Seit einer Woche gibt die Sängerin Coco Safir jeden Abend ein Konzert. Auf ihrem Balkon, für ihre Nachbarn. Die Botschaft: Jeder kann dem Coronavirus etwas Schönes entgegensetzen.
Um 18 Uhr geht es los. Jeden Abend, kurz bevor die Kinder ins Bett gehen. Das ist jetzt so etwas wie ein ungeschriebenes Gesetz in der Wiesbadener Steingasse. "Weil wir gemerkt haben, dass es den Leuten hier Halt gibt", sagt Coco Safir. "Und die Zuversicht, dass es am nächsten Tag etwas gibt, worauf sie sich freuen können."
Coco Safir ist Sängerin und Musikerin. Normalerweise gibt sie Konzerte, produziert Musik und managt für eine Agentur Künstler. Aber ein "Normal" gibt es derzeit nicht, gerade für Kulturschaffende. Im Kampf gegen das Coronavirus darf es die geplanten Veranstaltungen nicht geben.

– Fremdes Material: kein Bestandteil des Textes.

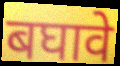
बघावे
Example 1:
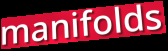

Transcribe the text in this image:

manifolds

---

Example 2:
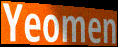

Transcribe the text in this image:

Yeomen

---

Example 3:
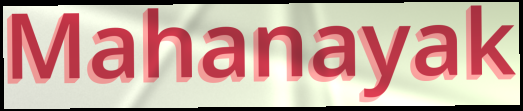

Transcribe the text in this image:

Mahanayak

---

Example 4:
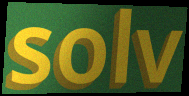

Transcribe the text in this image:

solv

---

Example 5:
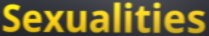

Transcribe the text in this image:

Sexualities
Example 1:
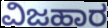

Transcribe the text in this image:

ವಿಜಹಾರ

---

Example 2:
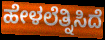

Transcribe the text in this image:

ಹೇಳಲೆತ್ನಿಸಿದೆ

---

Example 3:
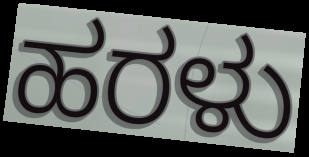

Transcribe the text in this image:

ಹರಳು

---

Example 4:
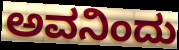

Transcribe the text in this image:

ಅವನಿಂದು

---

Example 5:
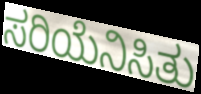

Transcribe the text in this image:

ಸರಿಯೆನಿಸಿತು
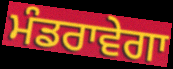
ਮੰਡਰਾਵੇਗਾ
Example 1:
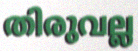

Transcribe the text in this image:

തിരുവല്ല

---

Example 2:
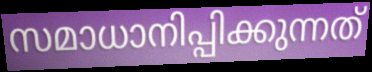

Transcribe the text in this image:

സമാധാനിപ്പിക്കുന്നത്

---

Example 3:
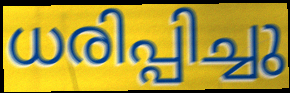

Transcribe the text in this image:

ധരിപ്പിച്ചു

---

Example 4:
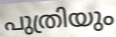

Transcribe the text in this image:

പുത്രിയും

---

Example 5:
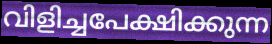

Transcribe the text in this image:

വിളിച്ചപേക്ഷിക്കുന്ന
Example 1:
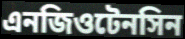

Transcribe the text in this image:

এনজিওটেনসিন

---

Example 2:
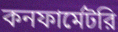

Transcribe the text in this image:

কনফার্মেটরি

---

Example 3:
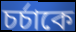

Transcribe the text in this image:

চর্চাকে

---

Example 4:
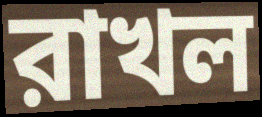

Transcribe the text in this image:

রাখল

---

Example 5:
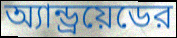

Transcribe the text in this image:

অ্যান্ড্রয়েডের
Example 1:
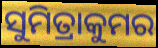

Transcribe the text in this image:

ସୁମିତ୍ରାକୁମର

Balkonkonzert für alle Nachbarn
Deshalb steht Coco Safir jetzt auf ihrem Balkon, zusammen mit ihrem Mitbewohner Erol Cay. Für eine halbe Stunde ist das nun ihre Bühne, jeden Abend, seit einer Woche. "Bitte denkt daran, dass ihr mindestens zwei Meter Abstand haltet", ruft sie den Nachbarn zu, die kurz runter auf die Straße gekommen sind. Dann singen beide. Sie spielt Stagepiano, er Gitarre.
Unten, auf der Kreuzung, spielen Roland Vanecek Sousaphon und die NoExitus-Band. Zwischendurch gibt es eine Gute-Nacht-Geschichte für die Kinder, am Ende Applaus und Jubel von den Nachbarn, die für 30 Minuten auf ihre Balkone gekommen sind oder ihre Fenster geöffnet haben, wie in Italien. "Bleibt gesund", ruft Roland. "Bis morgen - und passt bitte auf euch auf", sagt Coco Safir.
Wie die Italiener gegen die Corona-Krise singen:
Den Corona-Ängsten etwas entgegensetzen
Sie freut sich, dass ihre Nachbarn die Balkonkonzerte so gut aufnehmen. "Jeder hat gerade Existenzängste", sagt sie. "Niemand weiß, wie es weitergeht." Die Musik, sagt Coco Safir, setze dem etwas entgegen:
Coco Safir berichtet auch von einer neuen Solidarität in ihrer Nachbarschaft. "Bis vor Kurzem wusste ich gar nicht, dass da drüben die kleine Lisa wohnt", sagt sie, "und hinter dem Fenster dort die Marie." Nun sei sie plötzlich mit diesen Menschen verbunden. "Ich habe gemerkt: Der Weg zum anderen Fenster ist gar nicht so weit - und man kann sich super von Wohnung zu Wohnung von seinen Nöten berichten, das geht."
Gesellschaft trotz Coronavirus stärken
Deshalb will Coco Safir auch weiterspielen - solange es geht. "Wir machen das aus Freude und weil wir nicht anders können", sagt sie. "Wir wollen nicht auf dem Sofa sitzen und uns der Hilflosigkeit ausliefern, sondern das machen, was wir können: Musik!"
Dabei hofft die Sängerin auch, nicht nur andere Künstler zu ermutigen - sondern alle Menschen. "Jeder von uns kann etwas tun und hat etwas zu geben, ob aus dem eigenen Fenster heraus oder digital", sagt sie. "Wir können alles schaffen, was wir schaffen wollen - und zwar gemeinsam." Und wenn jeder, der könne, auch etwas gebe, "dann schaffen wir Verbundenheit und machen unsere Gesellschaft stark", sagt sie.